The mainstream print media seemed to take a more cautious and incrementally
circumspect approach in their treatment of Modi. The discourse neatly
segued from his culpability in the 2002 riots to a more generic concern
about how his divisive and polarising persona would serve his prospects in
the elections and, perchance, national politics in the future, and then to
what his election rhetoric augured for national policy in a new government.
Some of this may have been resigned acceptance, some of it eager
anticipation.
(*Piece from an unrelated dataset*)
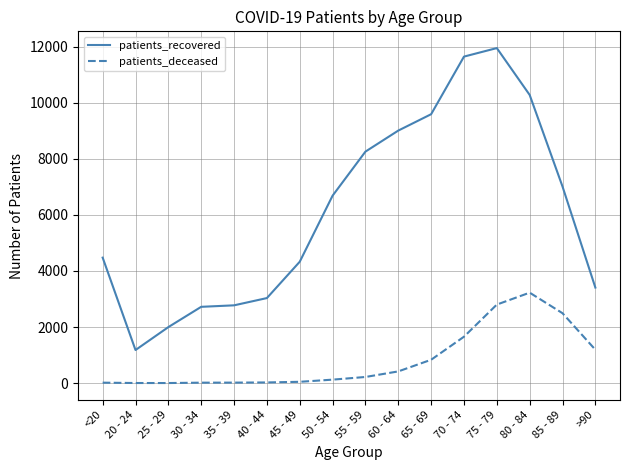

What is the difference between the maximum and minimum values in the patients_recovered series?

10768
There was little in evidence, at least editorially, that went
against the tide.

For all the saturation coverage that Modi received, he remains, at the end
of it, both politically and personally, a bit of a mystery. We now know,
thanks to the submission made in his nomination form in Vadodara, that he
has an estranged wife. The opposition pounces on that and his alleged role
in spying on a woman, now touted as Snoopgate, as proof of his gender trust
deficit; but then there is his strong and demonstrative attachment to his
mother which does not quite fit the misogynistic stereotype. On governance
what we have to go by is the much hyped and contested Gujarat model; on
other national issues his responses seem driven not so much by the
manifesto of his party (which in any case seemed a token afterthought put
together for the sake of form), but ad hoc and tapping into local-specific
populist moods depending on where he was campaigning. We continue to,
despite the legalese, more than suspect his hidden hand in the carnage
against Muslims in Gujarat in 2002. But we do not really have a measure of
the man, and the media have not made a serious investigative bid to fully
demystify him for us. Diplomatic intelligence exposed by WikiLeaks,
however, offers a sobering profile of one who "hoards power" and "rules
with a small group of advisers...more by fear and intimidation than by
inclusiveness and consensus".

What did stand out during the election campaign were the periodic warning
missives to the people through the media by public intellectuals who stood
up to, and were not swept under by, the Modi wave and spoke of the likely
consequences if the man came to power and walked his talk. There were of
course other public intellectuals who seemed to make a fatuous virtue of a
Modi necessity and those abroad who had renounced Indian citizenship but
were quick to make gratuitous offers of their professional skills to a
future Modi regime.

In their blinkered and obsessive Modi coverage, the media failed to pick up
or develop interesting leads. There was this telling vox pop on an English
news channel where a voter from Tamil Nadu was forthright about how his
divided loyalties would play out. He was beholden to *amma* (Tamil Nadu
Chief Minister Jayalalithaa) for the many household and kitchen gadgets her
government had provided his family. Would he then vote for amma? No, he
would vote for the Pattali Makkal Katchi. Why? Well that, you see, was
about caste, and quite a different matter. One got a quick peep into the
undercurrent of sectarian fealty likely to pan out in many such situations
across the country, at once posing a challenge to enlightened electoral
democracy and bedevilling the calculations of pollsters. All in all, the
national media minus Modi added up to nought in this election.